Огромная толпа собралась внѣ ограды и, стоя, прислушивалась къ пѣнію. Я также присоединился къ ней.
Тутъ я встрѣтилъ едного товарища и принялся болтать съ нимъ вполголоса, а въ это время тамъ, за оградой, началось пѣніе; и порывами вѣтра до насъ доносило слабые звуки. Вдругъ я ощутилъ какое-то безпокойство, меня охватило нервное, непріятное волненіе, и я невольно, сдѣлавъ нѣсколько шаговъ въ сторону, сталъ отвѣчать товарищу совсѣмъ невпопадъ, — первое, что мнѣ приходило въ голову.
Затѣмъ я провелъ нѣсколько совершенно спокойныхъ минутъ, а потомъ повторилось то же странное непріятное чувство, и именно въ эту минуту раздался голосъ моего товарища:
— Кто эта дама, которая на тебя такъ смотритъ?
Я быстро обернулся. Какая-то дама стояла позади меня, мой взоръ встрѣтился съ парой глазъ, тѣхъ удивительно странныхъ, какъ бы затуманенныхъ голубыхъ глазъ, которые смотрятъ пристально, не мигая.
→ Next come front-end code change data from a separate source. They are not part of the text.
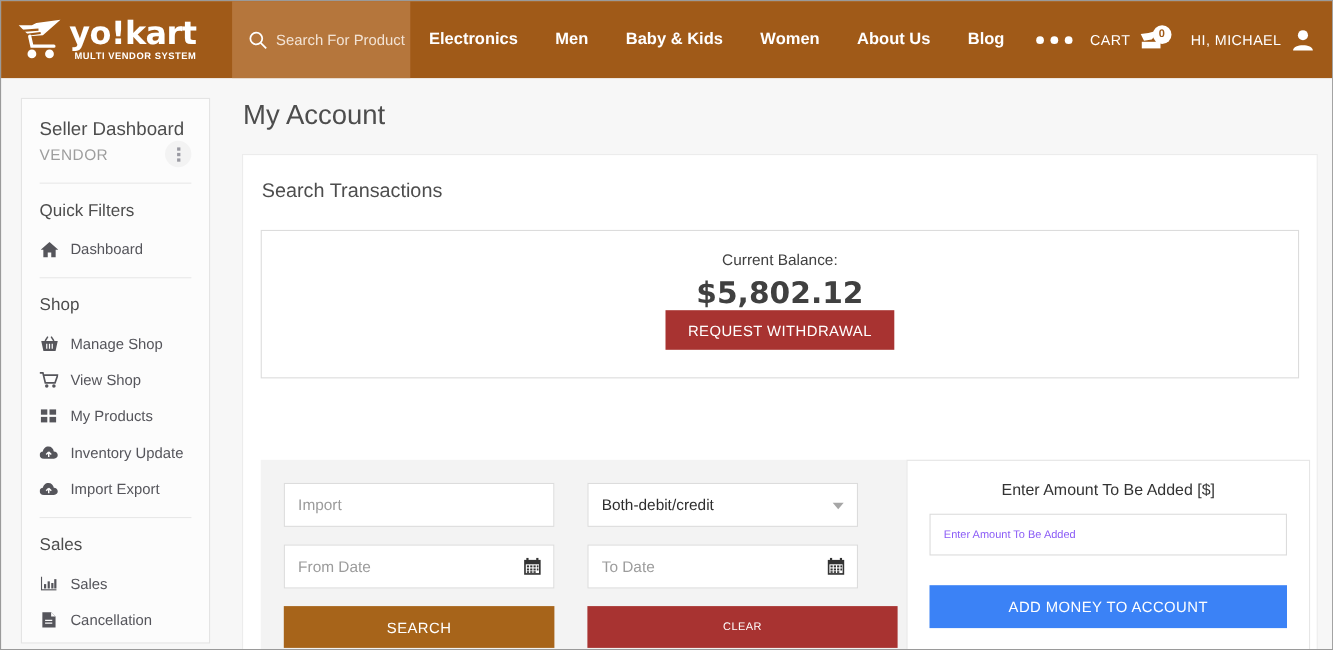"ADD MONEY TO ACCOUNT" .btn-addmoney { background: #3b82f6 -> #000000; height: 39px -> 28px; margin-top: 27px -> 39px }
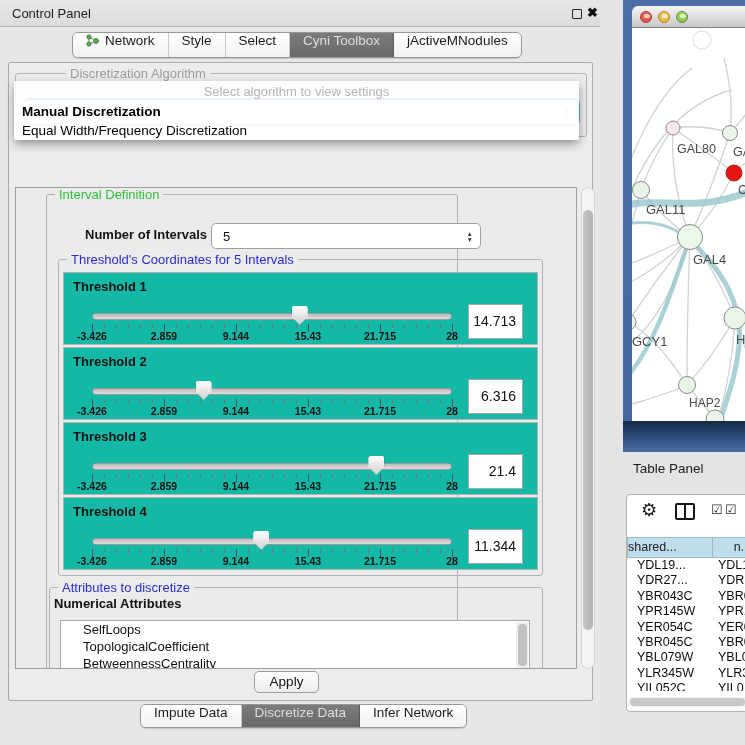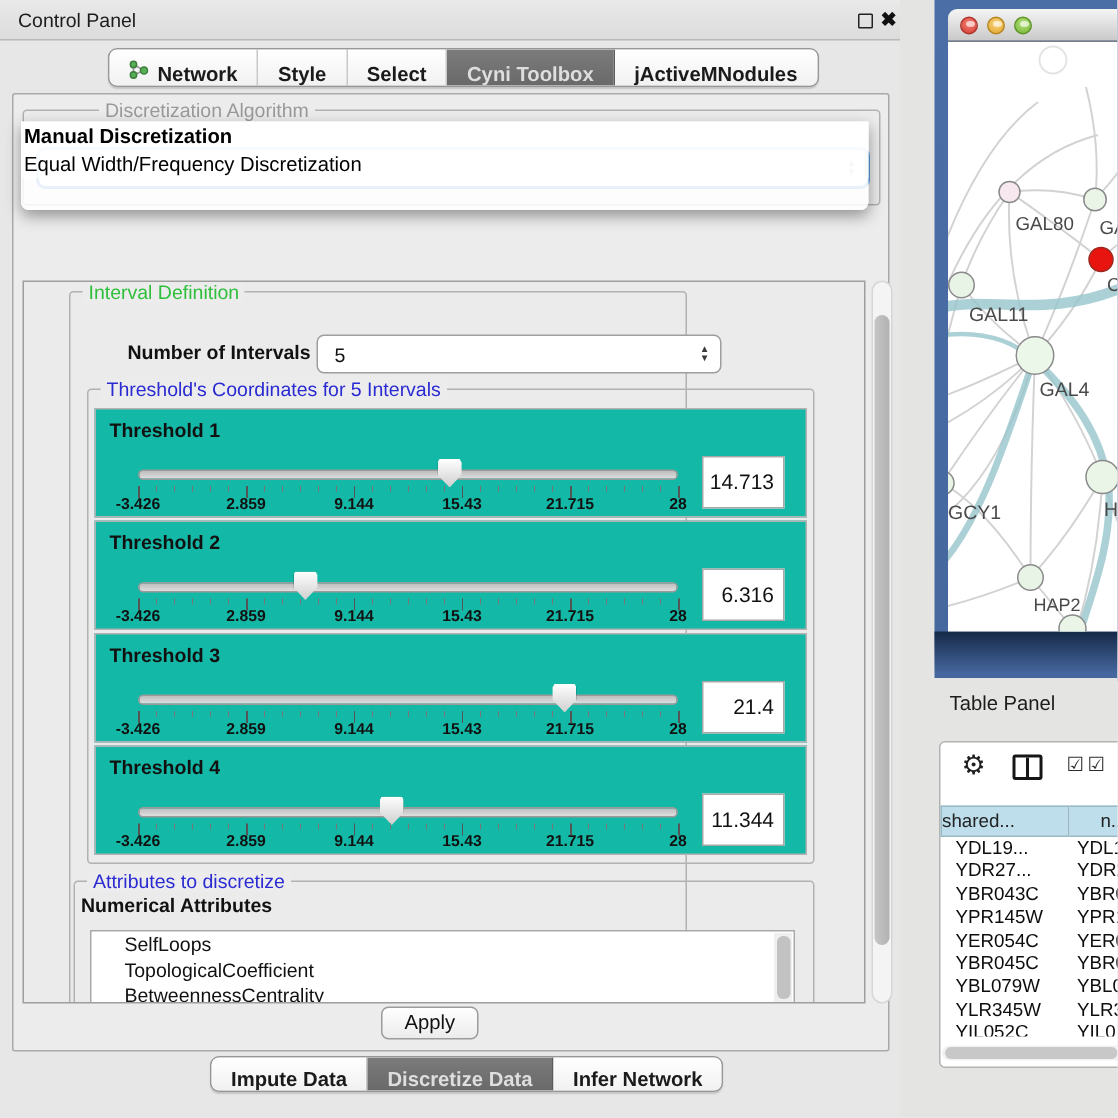"Network" .seg { align-items: flex-end -> flex-start; font-weight: bold -> normal }
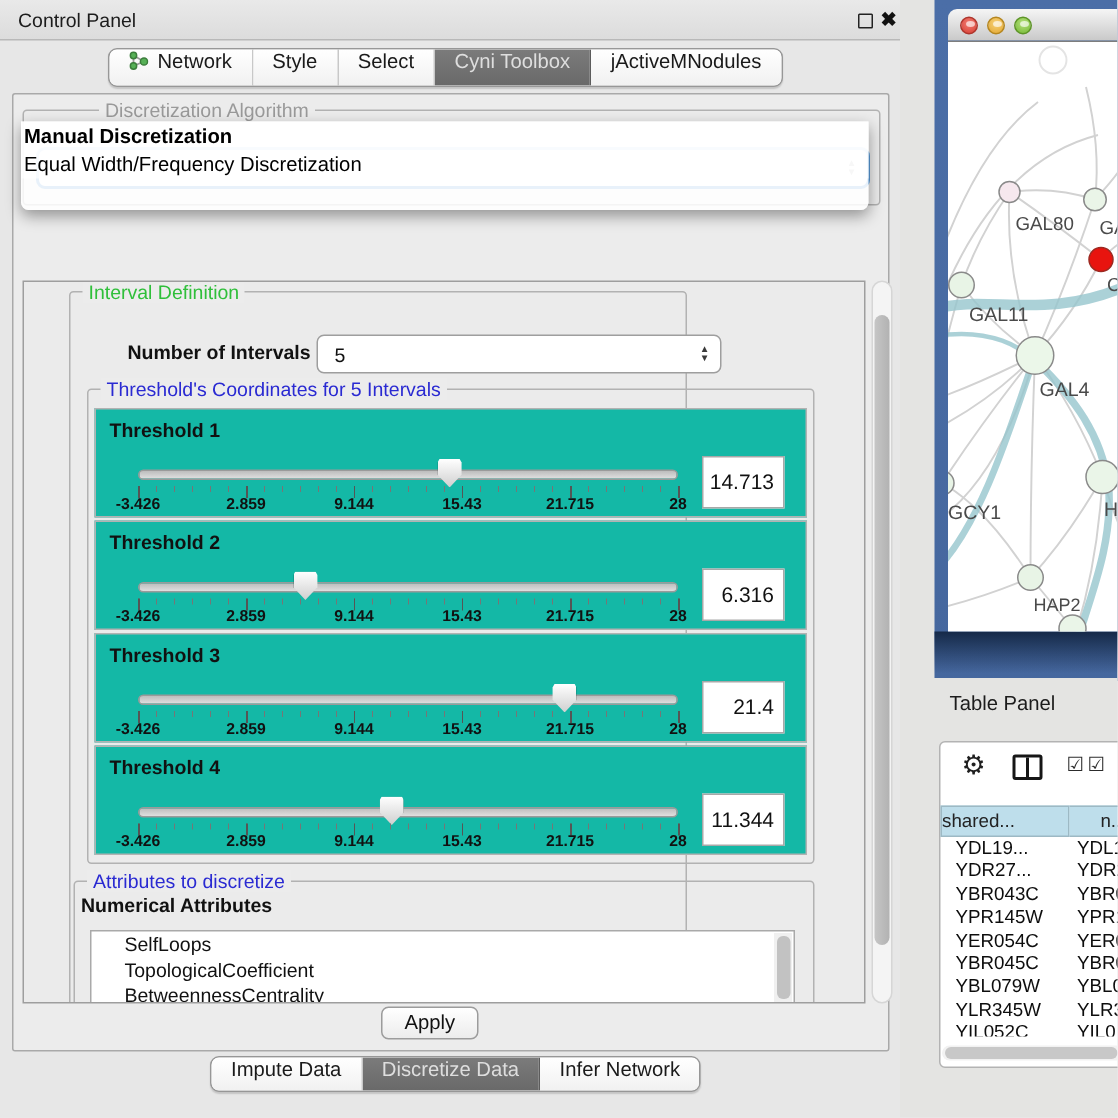"Select algorithm to view settings" div.ph { html: none -> <div>Select algorithm to view settings</div> }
— Совсѣмъ не знаю, кто она, — отвѣтилъ я и отвернулся. Я былъ страшно взволнованъ. Эти глаза продолжали смотрѣть на меня. Я чувствовалъ, какъ они обжигали своимъ взглядомъ мой затылокъ. Они производили какое-то металлическое впечатлѣніе, и, казалось, меня сзади пронизывали двѣ холодныя иглы.
При моей страшной нервности я не могъ выдержать подобнаго взгляда. Я еще разъ обернулся и, вполнѣ убѣдясь, что не знаю этой дамы, покинулъ свое мѣсто передъ оградой и пошелъ своей дорогой.
Нѣсколько дней спустя сидѣлъ я на скамьѣ, какъ разъ противъ университетскихъ часовъ, съ однимъ знакомымъ молодымъ лейтенантомъ. Мы сидѣли и разглядывали толпу, сновавшую взадъ и впередъ передъ нами. И вдругъ среди этого роя людей я вижу два глаза — два холодныхъ, затуманенныхъ глаза. Они опять неподвижно уставлены на меня, и я тотчасъ же узнаю молодую даму изъ Тиволи. Она, проходя, не спускала съ меня глазъ, и лейтенантъ спросилъ съ любопытствомъ, знаю ли я, кто она.
— Не имѣю ни малѣйшаго понятія, — отвѣтинъ я.
— Да, но одного изъ насъ должна же она знать, — сказалъ онъ и всталъ. — Можетъ быть, именно меня?
Въ это время дама сѣла на ближайшую къ намъ скамейку. Мы направились къ ней, но я схватилъ лейтенанта за рукавъ и старался оттащить его подальше.
— Не дури, пожалуйста, — сказалъ онъ, — вѣдь это же весьма понятно, что мы должены ей поклониться.
— Ну, если такъ… — отвѣтилъ я и пошелъ съ нимъ обратно.
Онъ поклонился и назвалъ себя.
— Не можетъ ли онъ сѣсть рядомъ съ ней?
И онъ безъ церемоніи, преспокойно усѣлся съ ней рядомъ. Онъ говорилъ, а она отвѣчала дружески, но разсѣянно. Нѣсколько минутъ спустя онъ уже держалъ ея зонтикь и игралъ имъ. Я все время стоялъ и смотрѣлъ на нихъ. Я былъ нѣсколько смущенъ и, въ сущности, не зналъ, что мнѣ дѣлать съ собой.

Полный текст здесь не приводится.